Un filósofo alemán ha dicho, ante lo polémico de las artes contemporáneas, que la vanguardia predominante y extrema puede hacer arte –algunos sesudos obstinados lo niegan– pero no hablar sobre él. Lo cual parece sensato ante la verborragia imperante sobre las comarcas del ser.
Por ello resulta liviano, como su arte, que Elías Crespín diga que él no pretende en sus obras trasmitir mensaje alguno, decir esto o aquello. Ellas son lo que son. Una hazaña técnica, sobre la cual no hablaré por desconocimiento, que permite mantener en el aire y en movimientos rítmicos, danzando, un conjunto de bellas y armoniosas figuras. La gente y él mismo lo llaman cinetismo.
Pero habría que deslindarlo de los cinéticos al menos nacionales y sobre todo de sus obras ciudadanas, en general pesadas y paradójicamente inmóviles. Y que proliferaron en el país por obra de Soto y, sobre todo, de Cruz Diez que levantó una verdadera industria transnacional. También Otero, pero éste tiene una larga y bella obra no cinética. Y Gego, abuela y primera maestra de nuestro artista y a la que le debe un montón, pero ella es inclasificablemente deslumbrante.

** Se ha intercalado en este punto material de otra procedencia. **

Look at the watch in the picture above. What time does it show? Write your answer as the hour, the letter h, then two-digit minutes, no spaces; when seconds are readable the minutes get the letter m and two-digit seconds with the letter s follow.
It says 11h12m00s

Estas obras sí se mueven y lo hacen con ritmos premeditados y muy sigilosos y armónicos que realmente embelesan al espectador. Digamos que es belleza silenciosa, música callada, ballet. Es uno de nuestros grandes creadores, ya, todavía mozo, no me cabe duda. Tanto es así que el que escribe consideraba en su juventud a Jacobo Borges, al informalismo, al surrealismo y a un arte objetual particularmente agresivo (como el Homenaje a la necrofilia) como el arte de estas tierras convulsas e izquierdosas y al abstraccionismo geométrico, que genera el cinetismo, como mera decoración, arte bancario lo llamaban los malvados. Y algo de eso me quedó, modificado y atemperado claro. Este artículillo es una muestra.
Pero yo quería decir otra cosa. La barbaridad de gente que todos estos primeros días se ha agolpado en la Hacienda la Trinidad. No recuerdo nada similar. Bien por el público, no solo numeroso sino con la boca abierta. El hecho de que el caballero haya entrado a decorar Le Louvre, el mayor museo del mundo, ha sido un buen motivador. Y la voz que ha corrido del deslumbramiento que produce tiene lo suyo. Es cosa buena ahora que comenzábamos a pensar que las botas y las torturas eran el sólo horizonte noticioso de la vida nacional en estos días.